Building dynamic models that operate not only in real-time but also in three dimensions can require not only specialized virtual reality equipment but more importantly massive amounts of computing power to handle the visual representation and modeling of highly complex, interactive dynamic molecular processes. However, through the use of cloud computing and faster networks, building such models has now become a reality, enabling not only such models to be represented but allowing some degree of real-time manipulation by researchers in different locations but within the same time-frame. The main advantage of the use of a cloud platform is to allow the scaling up of modeling from simple to much more complex dynamic nano interactions and the synchronous sharing of the virtual reality experience with multiple users. 
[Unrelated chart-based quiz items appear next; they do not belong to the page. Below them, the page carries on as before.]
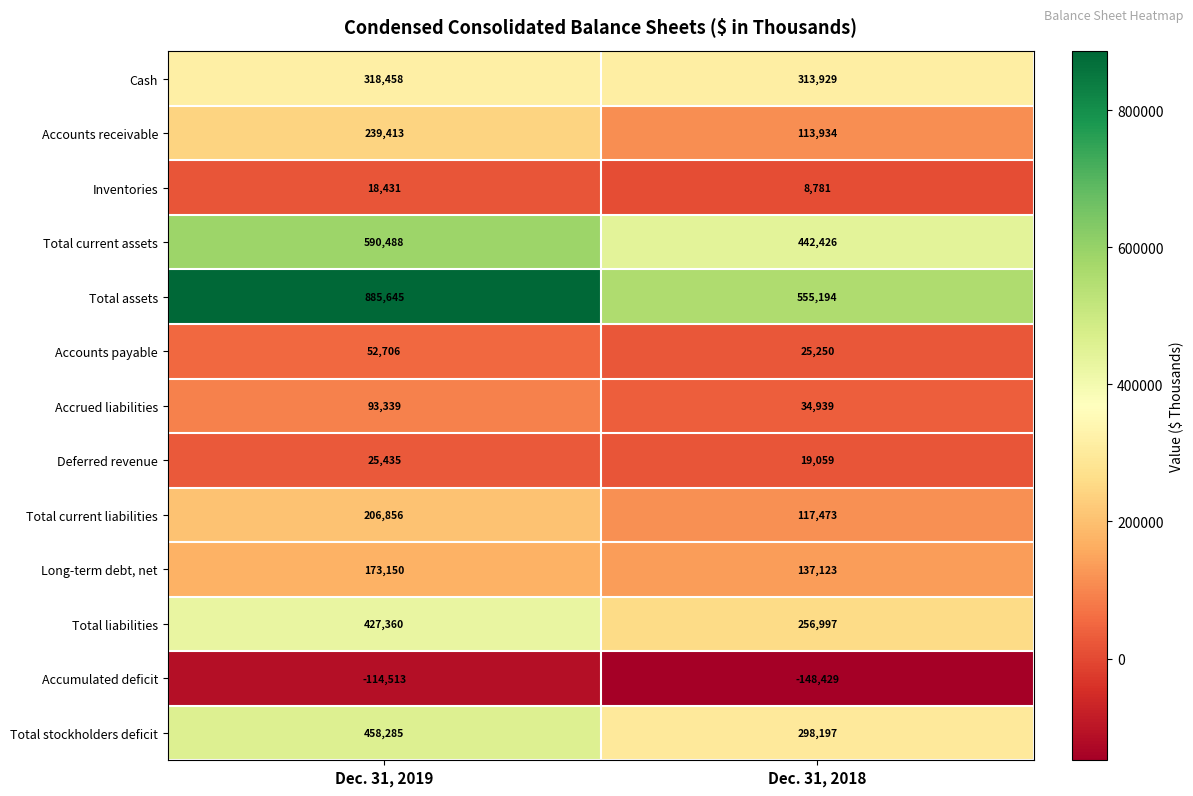

At Dec. 31, 2019, list the series in order from largest to smallest.

Total assets, Total current assets, Total stockholders deficit, Total liabilities, Cash, Accounts receivable, Total current liabilities, Long-term debt, net, Accrued liabilities, Accounts payable, Deferred revenue, Inventories, Accumulated deficit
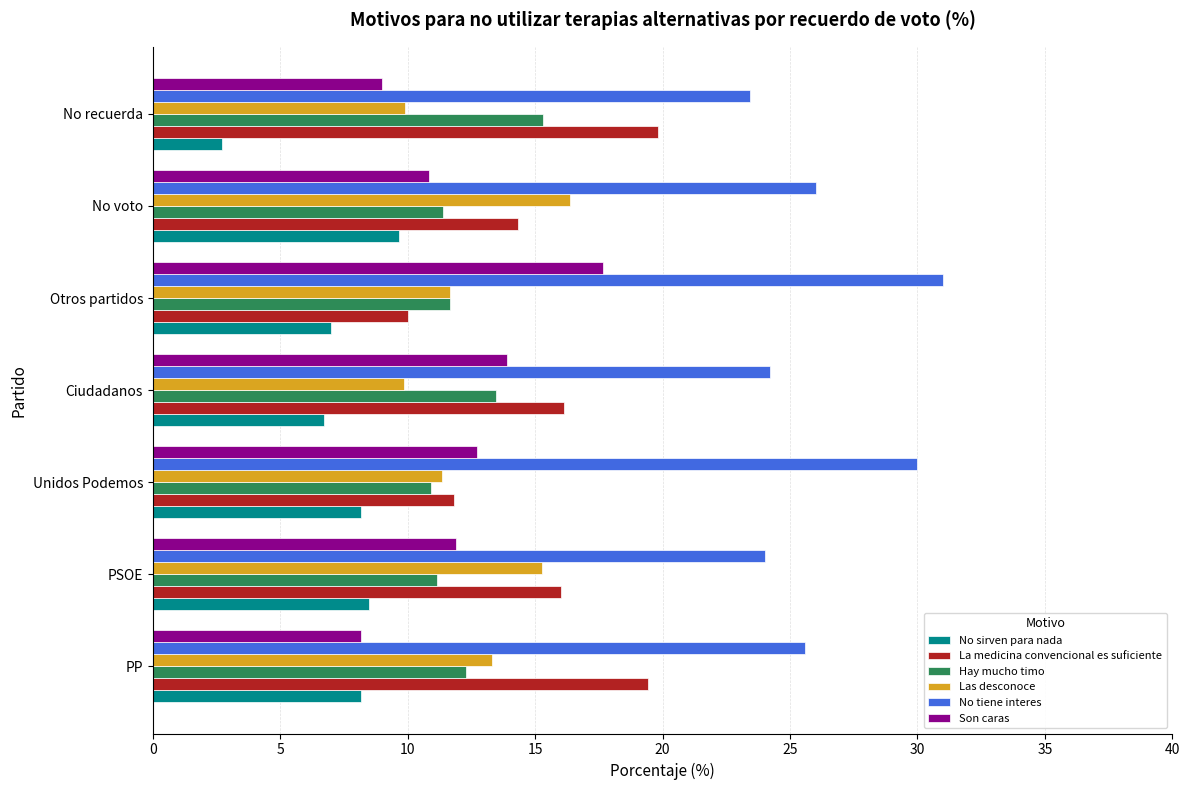

How many data points in La medicina convencional es suficiente are above 16?

4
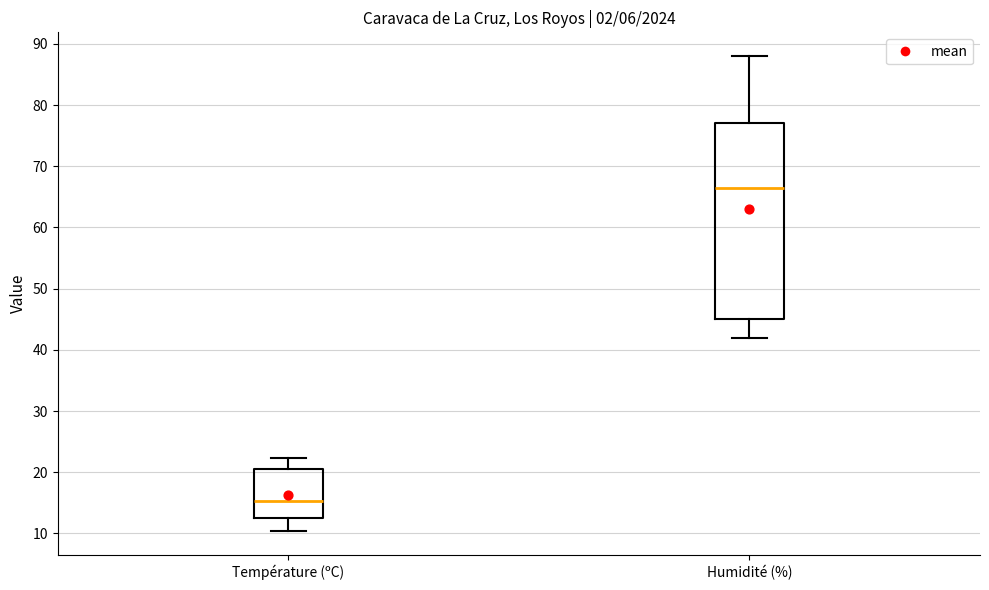

Where is the upper edge of the box for Température (ºC) on the y-axis? The values are not printed on the chart, so give them approximately, as read against the axis.

21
Not all applications of VR though need massive computing power. Other exploratory uses of virtual reality are

Augmented Reality

Augmented reality is a simpler immersive technology than virtual reality, often based on apps for mobile phones. For instance, students in the University of British Columbia’s APBI 200 Introduction to Soil Science learn about the effects of topography on the formation of different soil types. The department has developed the Soil TopARgraphy app, which allows viewing and manipulating a terrain model in the Kamloops region of British Columbia. Students learn how topography impacts the distribution of soil orders through its effects on microclimate (i.e. temperature and water). Students are able to view the terrain model with a color-coded elevation map or a satellite image on their mobile phones. Furthermore, students can tap on flags to read about different soil orders, view images, and take a self-study quiz to reinforce their understanding.

For this project, UBC’s Emerging Media Lab built two mobile apps, an AR viewer for students (Android and iOS) and an editor for the instructor (Android). The AR viewer is the app described above to view a predefined terrain. The instructor can customize content with the supplementary editor app. They can update soil location on terrain, description, image, and quizzes.